→ EXERCISE INSTRUCTIONS
Using the entries below, give the count of lines that hold "than". Say nothing besides the number.

→ RECORD EXTRACTS
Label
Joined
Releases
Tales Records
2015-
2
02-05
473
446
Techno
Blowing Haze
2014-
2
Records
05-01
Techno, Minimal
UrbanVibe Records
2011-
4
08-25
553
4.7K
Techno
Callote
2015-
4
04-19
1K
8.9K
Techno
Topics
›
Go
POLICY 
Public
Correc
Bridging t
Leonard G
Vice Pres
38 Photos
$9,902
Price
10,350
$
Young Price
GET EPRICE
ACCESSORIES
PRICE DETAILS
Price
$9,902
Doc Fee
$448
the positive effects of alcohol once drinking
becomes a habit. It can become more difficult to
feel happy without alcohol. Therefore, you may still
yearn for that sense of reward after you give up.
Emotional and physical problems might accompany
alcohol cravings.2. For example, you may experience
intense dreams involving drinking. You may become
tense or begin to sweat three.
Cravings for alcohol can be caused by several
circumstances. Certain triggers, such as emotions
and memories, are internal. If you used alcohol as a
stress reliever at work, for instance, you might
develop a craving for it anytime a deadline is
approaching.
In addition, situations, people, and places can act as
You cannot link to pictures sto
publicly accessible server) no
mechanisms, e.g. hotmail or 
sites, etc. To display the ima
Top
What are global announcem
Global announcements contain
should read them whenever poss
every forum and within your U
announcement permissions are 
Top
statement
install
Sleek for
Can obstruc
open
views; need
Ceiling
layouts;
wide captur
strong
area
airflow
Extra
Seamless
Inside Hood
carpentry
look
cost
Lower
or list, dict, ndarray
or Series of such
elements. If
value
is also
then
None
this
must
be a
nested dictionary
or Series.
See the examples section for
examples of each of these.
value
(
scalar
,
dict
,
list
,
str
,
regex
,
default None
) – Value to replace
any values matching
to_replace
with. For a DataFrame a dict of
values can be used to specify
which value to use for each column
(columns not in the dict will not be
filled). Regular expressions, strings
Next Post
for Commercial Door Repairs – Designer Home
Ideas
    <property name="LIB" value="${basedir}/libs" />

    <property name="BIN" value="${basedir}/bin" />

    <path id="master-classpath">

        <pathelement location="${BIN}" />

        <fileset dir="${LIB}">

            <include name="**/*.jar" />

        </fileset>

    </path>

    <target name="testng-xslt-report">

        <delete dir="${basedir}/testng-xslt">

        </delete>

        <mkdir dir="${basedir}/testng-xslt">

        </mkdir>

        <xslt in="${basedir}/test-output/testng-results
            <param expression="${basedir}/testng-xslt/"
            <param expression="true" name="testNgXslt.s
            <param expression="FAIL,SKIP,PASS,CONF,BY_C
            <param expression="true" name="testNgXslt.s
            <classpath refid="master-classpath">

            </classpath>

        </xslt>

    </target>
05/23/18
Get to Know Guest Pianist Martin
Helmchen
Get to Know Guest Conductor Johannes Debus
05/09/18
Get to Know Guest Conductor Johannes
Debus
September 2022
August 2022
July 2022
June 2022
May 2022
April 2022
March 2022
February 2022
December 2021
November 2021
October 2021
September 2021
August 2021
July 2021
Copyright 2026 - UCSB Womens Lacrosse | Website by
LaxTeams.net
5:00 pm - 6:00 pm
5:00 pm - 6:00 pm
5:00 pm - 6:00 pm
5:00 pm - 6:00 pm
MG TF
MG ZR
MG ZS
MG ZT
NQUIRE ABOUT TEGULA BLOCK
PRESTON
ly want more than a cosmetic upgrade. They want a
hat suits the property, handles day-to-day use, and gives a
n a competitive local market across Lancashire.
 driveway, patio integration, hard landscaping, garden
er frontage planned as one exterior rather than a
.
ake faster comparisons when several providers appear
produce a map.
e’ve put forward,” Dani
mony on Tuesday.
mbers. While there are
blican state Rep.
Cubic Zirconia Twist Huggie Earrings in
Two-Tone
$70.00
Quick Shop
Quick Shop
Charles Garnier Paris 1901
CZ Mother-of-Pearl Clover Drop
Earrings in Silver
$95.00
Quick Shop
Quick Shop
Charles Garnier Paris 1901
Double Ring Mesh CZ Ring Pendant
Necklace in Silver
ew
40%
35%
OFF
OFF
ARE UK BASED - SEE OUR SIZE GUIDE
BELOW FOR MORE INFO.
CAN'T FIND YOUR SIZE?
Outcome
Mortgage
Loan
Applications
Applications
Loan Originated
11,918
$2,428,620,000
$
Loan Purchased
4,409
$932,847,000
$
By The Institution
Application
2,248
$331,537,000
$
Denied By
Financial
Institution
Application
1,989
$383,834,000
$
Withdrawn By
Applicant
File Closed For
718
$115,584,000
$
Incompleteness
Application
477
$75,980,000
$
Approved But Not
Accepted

→ PROBLEM SOLUTION
2